Als het stomen en braden van het culinaire naar sedentaire overspringt, besef je dat er iets grondig fout loopt, maar de wijsheid van een constant door hitte aangedreven Antwerpse burgemeester indachtig, sus ik mezelf met de gedachte dat mij niets te verwijten valt en ik niet verantwoordelijk kan worden gesteld voor de fouten en tekortkomingen van de ander.
Een mens matigt best zijn alcoholverbruik bij deze hoge temperaturen om niet in mentale overdrive te gaan, maar in hoeverre gehoorzaam je nog aan de wetten van de redelijkheid als het leven niet verloopt zoals je je het had voorgesteld? Kan de egaal blauwe lucht, een zwoel briesje en de muziek van een vrolijk klinkende salsaband, door de zomerbar ingehuurd om mensen met een laag budget een zuiders vakantiegevoel te bezorgen, je verzoenen met je lot?
Het is de tweede zomer op rij dat mijn activiteiten zich beperken tot Oblomovgeleuter en -gepieker en een gevoel van verlies van de essentie.
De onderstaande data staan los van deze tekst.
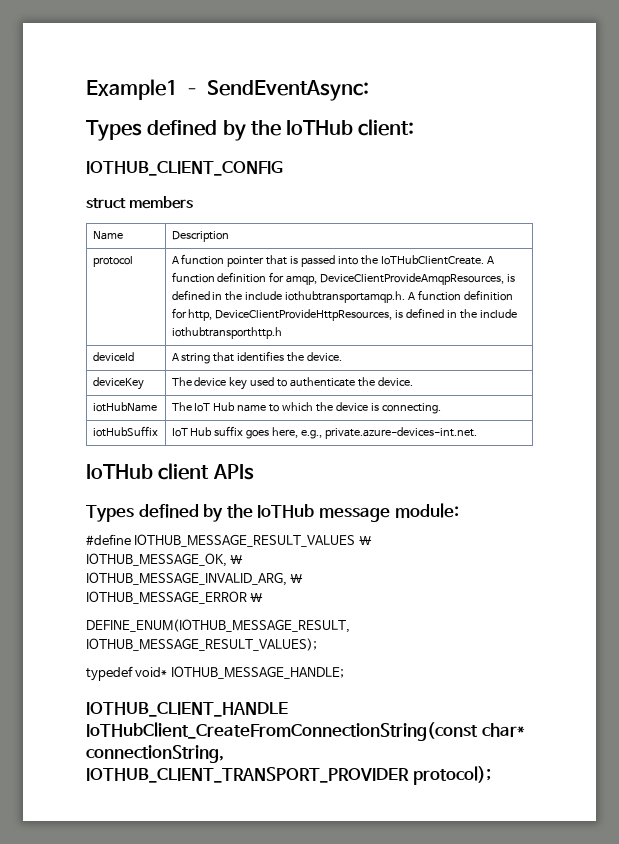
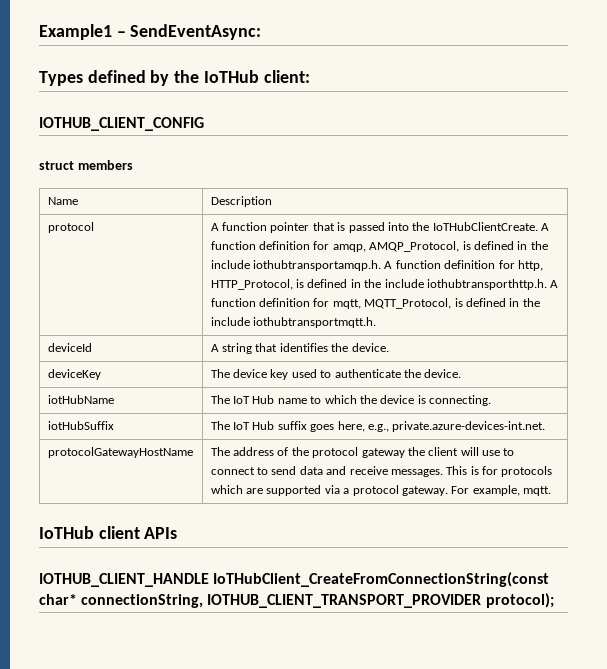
[320,273,505,285] DeviceClientProvideAmqpResources, -> [369,241,460,252] AMQP_Protocol,
[215,308,518,321] [171,327,282,339] DeviceClientProvideHttpResources, is defined in the include iothubtransporthttp.h -> [210,279,559,290] [210,298,540,309] [210,317,377,328] HTTP_Protocol, is defined in the include iothubtransporthttp.h. A function definition for mqtt, MQTT_Protocol, is defined in the include iothubtransportmqtt.h.
(158, 431) none -> [210,421,230,430] The
[86,463,254,480] [86,503,459,522] [86,534,372,547] [86,553,244,567] [86,572,304,586] [86,591,264,604] [86,619,350,633] [86,638,317,651] [86,666,344,681] // IoTHub client APIs // Types defined by the IoTHub message module: // #define IOTHUB_MESSAGE_RESULT_VALUES \ // IOTHUB_MESSAGE_OK, \ // IOTHUB_MESSAGE_INVALID_ARG, \ // IOTHUB_MESSAGE_ERROR \ // DEFINE_ENUM(IOTHUB_MESSAGE_RESULT, IOTHUB_MESSAGE_RESULT_VALUES); // typedef void* IOTHUB_MESSAGE_HANDLE; -> [47,447,193,458] [210,447,515,458] [210,466,553,477] [210,485,552,496] [39,526,178,539] // protocolGatewayHostName | The address of the protocol gateway the client will use to connect to send data and receive messages. This is for protocols which are supported via a protocol gateway. For example, mqtt. // IoTHub client APIs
Als je niet tijdig tankt of oplaadt valt je auto stil. Als je niet tijdig een injectie van liefde krijgt valt je leven stil en verval je in een extreme vorm van lethargie, een soort van niet-bestaan binnen het bestaan. Het is een fase die je liever niet doormaakt, maar waarin je willens nillens terechtkomt. Het is een kater die geen einde kent. Voeg ik er de kater van de zomerbar aan toe?